I've just gotten back from seeing Martin Carthy play at my local folk club. He's probably not a well known name to most, but to a select few, the man's a big deal. I was right at the front, in a venue that holds no more than 100 people, so I could hear his guitar playing and singing more clearly from the man himself than I could from the PA system.
He finished with this song -- which namechecks Shooters Hill (which is where I grew up, and about a mile from where I'm currently sitting) in the context of its former fame as a hangout/execution place of highwaymen.
Given what I've been working on, and what I've been talking about with my other half of late, I couldn't help but sit there and ponder the presentation of gender roles and sexuality in traditional folk music. Folk music is a form of cultural expression which has always existed largely out of the reach of censorship and authority. As such, the views expressed in these songs are arguably a more accurate reflection of social attitudes and behaviors than the forms of expression that were permitted in printed books and authorized plays.
It would be a stretch to far, I feel, to claim that the actions described in folk songs were ever the social norm, but they are examples of narratives which have been passed on from singer to singer for generations, which implies that the audiences liked them enough for them to stay on singers' repertoires. The events described in these songs therefore could be said to illustrate what attitudes the audiences of the time had on a number of subjects, from war, to casual sex, to domestic violence, to abortion.
Unsurprisingly, the songs written by those who were traditionally the poor buggers standing on the front-line with halberds or muskets don't have a particularly rosy view of war. Interestingly it is almost never depicted from the point of view of those who were sent off to the battlefield, but from the perspectives of the women left behind (or who chose not to be left behind). War, rather than something noble, is something that takes the martial aspirations of easily led young men and turns young men into corpses, children into orphans, and wives into widows.

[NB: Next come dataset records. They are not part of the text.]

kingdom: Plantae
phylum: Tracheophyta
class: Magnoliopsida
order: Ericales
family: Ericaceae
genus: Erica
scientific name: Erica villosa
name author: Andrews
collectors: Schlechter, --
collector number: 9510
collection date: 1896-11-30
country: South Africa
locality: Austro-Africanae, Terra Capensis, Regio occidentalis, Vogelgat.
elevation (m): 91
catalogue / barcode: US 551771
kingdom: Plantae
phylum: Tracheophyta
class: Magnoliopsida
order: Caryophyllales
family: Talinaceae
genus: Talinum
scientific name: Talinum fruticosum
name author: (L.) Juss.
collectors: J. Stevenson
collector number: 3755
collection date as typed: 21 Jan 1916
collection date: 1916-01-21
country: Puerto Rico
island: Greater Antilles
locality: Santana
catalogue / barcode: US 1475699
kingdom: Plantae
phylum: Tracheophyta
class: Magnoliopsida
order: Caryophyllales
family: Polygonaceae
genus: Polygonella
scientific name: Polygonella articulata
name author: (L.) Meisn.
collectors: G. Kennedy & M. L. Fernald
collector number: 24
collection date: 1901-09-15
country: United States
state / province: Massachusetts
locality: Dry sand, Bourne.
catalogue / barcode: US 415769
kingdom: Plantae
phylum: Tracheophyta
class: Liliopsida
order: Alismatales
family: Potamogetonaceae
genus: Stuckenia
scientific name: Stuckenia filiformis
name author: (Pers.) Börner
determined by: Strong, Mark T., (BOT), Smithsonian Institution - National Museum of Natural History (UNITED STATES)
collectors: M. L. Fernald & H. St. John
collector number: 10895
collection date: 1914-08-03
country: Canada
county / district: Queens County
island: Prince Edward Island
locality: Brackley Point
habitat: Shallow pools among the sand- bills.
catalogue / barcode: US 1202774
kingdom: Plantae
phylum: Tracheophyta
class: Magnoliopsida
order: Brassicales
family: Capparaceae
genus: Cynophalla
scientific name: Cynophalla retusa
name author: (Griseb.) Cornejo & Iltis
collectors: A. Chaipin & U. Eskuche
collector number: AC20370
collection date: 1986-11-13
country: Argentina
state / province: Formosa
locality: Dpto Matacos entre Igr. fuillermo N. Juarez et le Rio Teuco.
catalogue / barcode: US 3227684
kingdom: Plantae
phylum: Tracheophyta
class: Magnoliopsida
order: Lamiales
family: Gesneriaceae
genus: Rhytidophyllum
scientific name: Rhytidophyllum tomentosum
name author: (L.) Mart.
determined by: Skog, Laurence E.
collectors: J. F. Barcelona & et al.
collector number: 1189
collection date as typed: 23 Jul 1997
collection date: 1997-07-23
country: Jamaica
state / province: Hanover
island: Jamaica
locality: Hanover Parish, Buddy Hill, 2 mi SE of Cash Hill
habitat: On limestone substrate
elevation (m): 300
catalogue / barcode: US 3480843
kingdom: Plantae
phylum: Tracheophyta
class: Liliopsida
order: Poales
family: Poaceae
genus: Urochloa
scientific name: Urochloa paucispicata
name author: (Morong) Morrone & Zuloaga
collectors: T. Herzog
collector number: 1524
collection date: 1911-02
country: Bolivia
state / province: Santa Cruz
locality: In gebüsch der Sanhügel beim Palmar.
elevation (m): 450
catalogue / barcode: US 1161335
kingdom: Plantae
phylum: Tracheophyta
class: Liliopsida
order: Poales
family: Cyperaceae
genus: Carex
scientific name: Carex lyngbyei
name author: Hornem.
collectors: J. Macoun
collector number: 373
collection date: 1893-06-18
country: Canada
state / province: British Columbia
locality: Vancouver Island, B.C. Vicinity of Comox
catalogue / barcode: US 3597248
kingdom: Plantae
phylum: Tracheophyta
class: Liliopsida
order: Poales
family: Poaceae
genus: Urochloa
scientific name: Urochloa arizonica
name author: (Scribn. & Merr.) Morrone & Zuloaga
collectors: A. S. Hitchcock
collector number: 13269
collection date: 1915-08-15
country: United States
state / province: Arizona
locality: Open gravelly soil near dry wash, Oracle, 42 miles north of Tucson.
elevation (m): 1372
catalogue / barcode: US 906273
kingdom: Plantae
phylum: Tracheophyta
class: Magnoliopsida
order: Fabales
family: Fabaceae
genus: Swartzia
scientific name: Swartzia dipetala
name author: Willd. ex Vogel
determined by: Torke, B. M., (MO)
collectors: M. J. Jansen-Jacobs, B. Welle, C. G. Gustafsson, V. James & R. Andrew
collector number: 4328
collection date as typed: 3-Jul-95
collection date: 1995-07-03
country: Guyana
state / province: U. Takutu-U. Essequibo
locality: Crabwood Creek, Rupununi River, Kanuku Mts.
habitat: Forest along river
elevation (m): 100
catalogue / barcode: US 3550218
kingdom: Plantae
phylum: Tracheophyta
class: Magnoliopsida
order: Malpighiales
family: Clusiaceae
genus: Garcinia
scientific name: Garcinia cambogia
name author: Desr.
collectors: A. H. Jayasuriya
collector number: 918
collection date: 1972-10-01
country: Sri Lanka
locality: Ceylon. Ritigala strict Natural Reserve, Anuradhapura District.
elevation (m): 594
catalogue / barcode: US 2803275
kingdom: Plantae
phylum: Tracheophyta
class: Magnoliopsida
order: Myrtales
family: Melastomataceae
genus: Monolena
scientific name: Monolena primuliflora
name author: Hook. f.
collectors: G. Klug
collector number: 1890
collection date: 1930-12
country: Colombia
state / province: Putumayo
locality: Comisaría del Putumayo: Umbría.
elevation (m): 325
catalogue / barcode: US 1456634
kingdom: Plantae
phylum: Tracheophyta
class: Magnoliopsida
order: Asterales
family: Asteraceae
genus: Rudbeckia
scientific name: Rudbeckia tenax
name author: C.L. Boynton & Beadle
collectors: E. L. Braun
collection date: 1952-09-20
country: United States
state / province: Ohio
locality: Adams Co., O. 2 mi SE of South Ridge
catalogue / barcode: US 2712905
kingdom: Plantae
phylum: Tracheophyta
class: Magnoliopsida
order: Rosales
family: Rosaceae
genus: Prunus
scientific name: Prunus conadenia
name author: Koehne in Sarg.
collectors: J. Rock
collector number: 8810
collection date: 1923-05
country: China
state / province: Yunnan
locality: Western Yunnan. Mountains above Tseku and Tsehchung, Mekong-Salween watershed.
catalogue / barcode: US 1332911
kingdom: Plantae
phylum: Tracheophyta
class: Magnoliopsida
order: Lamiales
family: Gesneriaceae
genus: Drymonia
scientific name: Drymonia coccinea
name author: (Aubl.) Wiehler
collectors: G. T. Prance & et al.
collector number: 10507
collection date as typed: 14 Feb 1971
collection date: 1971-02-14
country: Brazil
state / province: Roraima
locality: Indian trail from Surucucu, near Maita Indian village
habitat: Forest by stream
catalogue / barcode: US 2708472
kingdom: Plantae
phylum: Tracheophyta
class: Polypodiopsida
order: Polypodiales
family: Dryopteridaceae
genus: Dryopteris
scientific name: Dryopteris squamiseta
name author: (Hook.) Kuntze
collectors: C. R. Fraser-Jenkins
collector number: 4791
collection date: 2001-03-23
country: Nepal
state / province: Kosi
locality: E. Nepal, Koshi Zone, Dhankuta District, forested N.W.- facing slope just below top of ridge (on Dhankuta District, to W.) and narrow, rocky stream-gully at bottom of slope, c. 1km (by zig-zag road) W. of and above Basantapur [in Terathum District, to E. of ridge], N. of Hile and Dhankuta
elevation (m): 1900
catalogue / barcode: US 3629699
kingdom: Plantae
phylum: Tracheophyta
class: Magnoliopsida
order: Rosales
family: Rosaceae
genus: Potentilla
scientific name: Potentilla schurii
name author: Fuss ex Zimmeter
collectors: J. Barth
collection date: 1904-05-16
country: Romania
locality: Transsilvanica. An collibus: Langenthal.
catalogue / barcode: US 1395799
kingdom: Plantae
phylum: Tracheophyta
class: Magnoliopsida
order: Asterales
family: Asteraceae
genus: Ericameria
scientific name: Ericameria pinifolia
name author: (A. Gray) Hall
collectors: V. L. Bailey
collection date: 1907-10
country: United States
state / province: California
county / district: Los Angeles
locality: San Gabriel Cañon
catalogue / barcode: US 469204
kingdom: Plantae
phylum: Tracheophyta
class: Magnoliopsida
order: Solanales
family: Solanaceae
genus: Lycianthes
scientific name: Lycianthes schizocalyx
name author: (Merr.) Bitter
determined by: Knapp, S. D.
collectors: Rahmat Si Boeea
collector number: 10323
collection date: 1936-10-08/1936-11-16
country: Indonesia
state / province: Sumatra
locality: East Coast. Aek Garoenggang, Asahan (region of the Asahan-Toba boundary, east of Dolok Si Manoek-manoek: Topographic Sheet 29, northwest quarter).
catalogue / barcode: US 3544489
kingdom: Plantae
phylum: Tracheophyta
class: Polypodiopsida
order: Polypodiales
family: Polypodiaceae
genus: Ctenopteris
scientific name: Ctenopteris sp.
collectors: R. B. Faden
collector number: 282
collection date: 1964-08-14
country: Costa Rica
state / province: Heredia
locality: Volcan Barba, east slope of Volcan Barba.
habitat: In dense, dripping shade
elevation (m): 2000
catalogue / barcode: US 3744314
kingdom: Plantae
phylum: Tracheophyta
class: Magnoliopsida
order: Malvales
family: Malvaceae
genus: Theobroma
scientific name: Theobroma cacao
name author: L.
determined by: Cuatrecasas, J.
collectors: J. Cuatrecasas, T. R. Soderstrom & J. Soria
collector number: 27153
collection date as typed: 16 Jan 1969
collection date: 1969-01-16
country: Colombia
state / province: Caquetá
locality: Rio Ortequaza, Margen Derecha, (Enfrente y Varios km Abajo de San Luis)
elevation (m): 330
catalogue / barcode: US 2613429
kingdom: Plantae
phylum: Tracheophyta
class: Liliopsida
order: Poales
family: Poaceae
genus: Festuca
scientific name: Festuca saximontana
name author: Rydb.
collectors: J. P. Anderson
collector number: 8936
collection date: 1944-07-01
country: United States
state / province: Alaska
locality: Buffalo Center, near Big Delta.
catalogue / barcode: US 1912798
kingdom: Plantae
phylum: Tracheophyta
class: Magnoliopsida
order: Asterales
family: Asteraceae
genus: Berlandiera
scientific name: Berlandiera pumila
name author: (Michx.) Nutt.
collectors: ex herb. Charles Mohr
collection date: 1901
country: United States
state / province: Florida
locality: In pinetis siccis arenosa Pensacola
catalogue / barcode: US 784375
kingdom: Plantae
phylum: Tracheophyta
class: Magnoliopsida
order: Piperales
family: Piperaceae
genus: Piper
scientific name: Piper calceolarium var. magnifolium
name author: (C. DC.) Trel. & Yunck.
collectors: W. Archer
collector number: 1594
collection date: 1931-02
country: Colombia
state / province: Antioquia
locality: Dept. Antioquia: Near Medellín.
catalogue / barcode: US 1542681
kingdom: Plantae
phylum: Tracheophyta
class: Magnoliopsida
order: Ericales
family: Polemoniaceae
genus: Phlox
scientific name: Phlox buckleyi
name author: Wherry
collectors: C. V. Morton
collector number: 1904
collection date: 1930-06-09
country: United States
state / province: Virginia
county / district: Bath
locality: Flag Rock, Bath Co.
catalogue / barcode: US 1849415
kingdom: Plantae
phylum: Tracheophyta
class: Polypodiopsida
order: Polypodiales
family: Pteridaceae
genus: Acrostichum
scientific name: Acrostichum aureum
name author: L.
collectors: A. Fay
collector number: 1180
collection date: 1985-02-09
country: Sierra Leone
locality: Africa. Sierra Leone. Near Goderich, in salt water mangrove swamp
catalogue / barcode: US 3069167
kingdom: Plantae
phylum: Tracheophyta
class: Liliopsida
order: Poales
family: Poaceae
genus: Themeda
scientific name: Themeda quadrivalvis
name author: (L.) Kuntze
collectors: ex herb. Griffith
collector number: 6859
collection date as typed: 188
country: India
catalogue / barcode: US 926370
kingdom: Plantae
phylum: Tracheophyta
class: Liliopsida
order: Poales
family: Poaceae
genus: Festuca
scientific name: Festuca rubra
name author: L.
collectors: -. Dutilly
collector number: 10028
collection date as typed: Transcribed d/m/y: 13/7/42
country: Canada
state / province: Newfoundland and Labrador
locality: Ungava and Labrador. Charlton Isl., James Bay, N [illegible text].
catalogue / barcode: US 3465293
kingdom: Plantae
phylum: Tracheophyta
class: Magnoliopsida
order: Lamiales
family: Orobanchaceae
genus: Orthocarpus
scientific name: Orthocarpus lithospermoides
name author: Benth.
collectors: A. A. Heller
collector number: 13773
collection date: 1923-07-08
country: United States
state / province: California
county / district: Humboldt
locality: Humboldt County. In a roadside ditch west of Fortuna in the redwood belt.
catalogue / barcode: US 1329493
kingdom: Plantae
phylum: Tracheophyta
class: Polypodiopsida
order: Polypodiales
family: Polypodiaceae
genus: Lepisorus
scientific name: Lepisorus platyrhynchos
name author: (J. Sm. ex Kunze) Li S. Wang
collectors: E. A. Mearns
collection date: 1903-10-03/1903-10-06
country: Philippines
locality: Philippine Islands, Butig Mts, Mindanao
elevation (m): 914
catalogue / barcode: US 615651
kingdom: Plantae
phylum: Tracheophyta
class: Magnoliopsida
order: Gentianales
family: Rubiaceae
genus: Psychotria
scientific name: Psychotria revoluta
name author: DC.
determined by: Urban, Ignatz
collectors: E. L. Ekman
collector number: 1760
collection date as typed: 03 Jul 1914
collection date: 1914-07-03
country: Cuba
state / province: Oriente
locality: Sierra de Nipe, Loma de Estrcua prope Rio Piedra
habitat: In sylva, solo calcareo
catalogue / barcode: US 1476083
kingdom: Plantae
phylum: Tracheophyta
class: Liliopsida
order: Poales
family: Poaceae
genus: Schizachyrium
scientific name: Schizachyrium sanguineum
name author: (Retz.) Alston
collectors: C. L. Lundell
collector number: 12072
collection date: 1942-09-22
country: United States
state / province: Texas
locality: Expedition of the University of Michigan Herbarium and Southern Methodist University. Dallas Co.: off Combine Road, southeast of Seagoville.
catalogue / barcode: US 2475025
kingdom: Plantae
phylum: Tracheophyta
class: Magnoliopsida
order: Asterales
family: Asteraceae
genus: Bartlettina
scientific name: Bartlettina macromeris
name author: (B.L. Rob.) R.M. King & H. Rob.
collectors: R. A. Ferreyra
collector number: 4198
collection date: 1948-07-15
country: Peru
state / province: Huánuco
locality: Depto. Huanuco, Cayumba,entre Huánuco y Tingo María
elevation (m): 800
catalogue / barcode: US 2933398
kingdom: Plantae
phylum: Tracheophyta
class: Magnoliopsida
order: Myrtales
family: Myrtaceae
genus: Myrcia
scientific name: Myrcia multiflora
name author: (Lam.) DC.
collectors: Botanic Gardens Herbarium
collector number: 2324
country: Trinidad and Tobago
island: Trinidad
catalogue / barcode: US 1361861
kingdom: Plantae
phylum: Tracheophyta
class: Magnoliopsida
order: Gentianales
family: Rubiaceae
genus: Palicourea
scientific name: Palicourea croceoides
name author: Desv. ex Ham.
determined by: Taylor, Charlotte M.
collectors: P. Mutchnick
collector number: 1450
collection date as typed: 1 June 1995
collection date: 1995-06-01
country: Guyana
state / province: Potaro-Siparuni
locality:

Similarly, the delicate social niceties of Jane Austen's courtships are absent from from the lives of common people in folk music. Love and lust dictate who ends up with who, unless a meddling party gets stabby (which does happen a lot). People are fucking in fields, barns, the homes of sleeping parents, and the marital beds of neglectful absent husbands. Women who terminate pregnancies are treated with sympathy, abusive husbands get their comeuppance, and rapists rot away and die, punished by a vengeful god.
One particularly interesting song (which is crying out for some seriously pretentious literary analysis) involves a woman who, after enduring her drunken, abusive husband for as long as she can, stitches him--bedsheets, clothes and all-- into the bed while he sleeps off another bender. When he wakes, she beats seven shades of shit out of him with a frying pan, a cooking pot, and a rolling pin, then tells him that he ever hurts her again, she'll make sure he doesn't wake up the next morning. I think there's definitely something to be said about the use of implements traditionally associated with the subjugation of women to brain a shithead, but it's late and I can't be bothered to give it much thought right now.
There is one factor, however, that makes me rather loath to embrace the apparent consensus of these songs as evidence of a matriarchal counterculture in pre-modern england. The sort of people who sing folk music are, as a general rule, a bunch of stinky lefties (not that I have anything against stinky lefties, I'm probably one myself). I think this is probably due to the link between folk music and communism in the 1950s -- singers like Ewan McColl believed that this proletarian music would inspire working-class solidarity and lay the foundations for revolution. This is relevant because there are literally thousands of traditional folk songs out there, collected by people like Cecil Sharp and Francis James Child, so what we hear are the songs that modern singers choose to sing. I don't think that it's a major factor -- the songs are genuine, after all -- but I think that you could probably find songs to support the argument that just about any political ideology was the traditional mindset of the british people if you looked hard enough.
I expect it's already been done, but I would have thought that a comprehensive analysis of attitudes to race, gender, and sexuality in folk songs would be an interesting portrait of the prevailing social attitudes in different times and different regions.
Anyway. I'm knackered, and I should have gone to sleep a long time ago.